* [QUOTED PASSAGE]:
—————

Studio Gang to design its first building in Canada at Yonge + St. Clair
Slate Asset Management has announced that it has selected architecture practice Studio Gang to design a mixed-used tower at the south-west corner of Yonge and Delisle. The project will be Studio Gang’s first building in Canada, and is part of Slate’s overall effort to reimagine Yonge + St. Clair through the use of public art, world-class design, vibrant streetscapes and open spaces.
“Yonge + St. Clair is on its way back. Having occasion to bring Studio Gang’s first project in Toronto to the neighbourhood signals to the rest of the city that we would like to create something special here,” says Brandon Donnelly, Vice President of Development at Slate Asset Management.
The announcement comes just as Studio Gang Founding Principal, Jeanne Gang, is set to receive a 2017 Honorary Fellowship from the Royal Architectural Institute of Canada (RAIC) in May. The Honorary Fellowship is the latest in a series of accolades for Gang including a 2011 MacArthur Fellowship and the Architectural Review’s 2016 Architect of the Year.

—————

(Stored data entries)
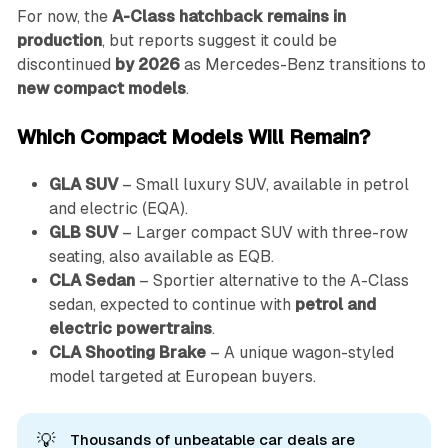
For now, the
A-Class hatchback remains in
production
, but reports suggest it could be
discontinued
by 2026
as Mercedes-Benz transitions to
new compact models
.
Which Compact Models Will Remain?
GLA SUV
– Small luxury SUV, available in petrol
and electric (EQA).
GLB SUV
– Larger compact SUV with three-row
seating, also available as EQB.
CLA Sedan
– Sportier alternative to the A-Class
sedan, expected to continue with
petrol and
electric powertrains
.
CLA Shooting Brake
– A unique wagon-styled
model targeted at European buyers.
💡
Thousands of unbeatable car deals are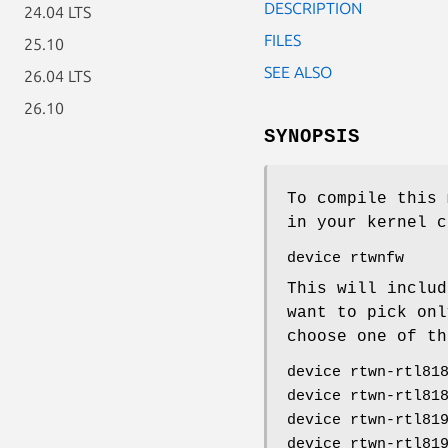
DESCRIPTION
24.04 LTS
FILES
25.10
SEE ALSO
26.04 LTS
26.10
SYNOPSIS
To compile this 
in your kernel c
device rtwnfw
This will includ
want to pick onl
choose one of th
device rtwn-rtl81
device rtwn-rtl81
device rtwn-rtl81
device rtwn-rtl81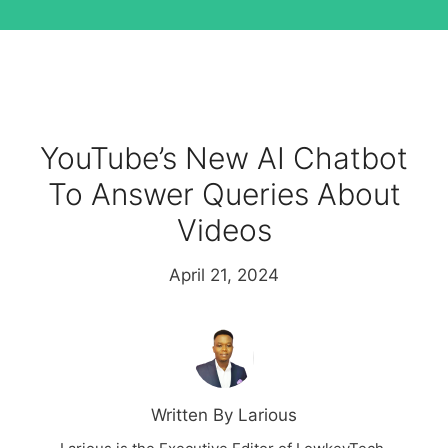
YouTube’s New AI Chatbot
To Answer Queries About
Videos
April 21, 2024
Written By Larious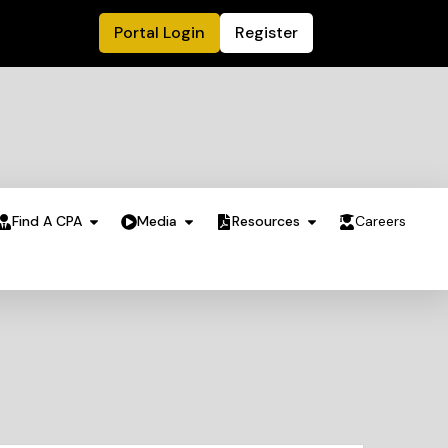
Portal Login
Register
Find A CPA
Media
Resources
Careers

—————

* [WHAT NEEDS TO BE DONE]: Write out the full article about Studio Gang's first Canadian building word for word, including its title.

* [RESPONSE]:
Studio Gang to design its first building in Canada at Yonge + St. Clair
Slate Asset Management has announced that it has selected architecture practice Studio Gang to design a mixed-used tower at the south-west corner of Yonge and Delisle. The project will be Studio Gang’s first building in Canada, and is part of Slate’s overall effort to reimagine Yonge + St. Clair through the use of public art, world-class design, vibrant streetscapes and open spaces.
“Yonge + St. Clair is on its way back. Having occasion to bring Studio Gang’s first project in Toronto to the neighbourhood signals to the rest of the city that we would like to create something special here,” says Brandon Donnelly, Vice President of Development at Slate Asset Management.
The announcement comes just as Studio Gang Founding Principal, Jeanne Gang, is set to receive a 2017 Honorary Fellowship from the Royal Architectural Institute of Canada (RAIC) in May. The Honorary Fellowship is the latest in a series of accolades for Gang including a 2011 MacArthur Fellowship and the Architectural Review’s 2016 Architect of the Year.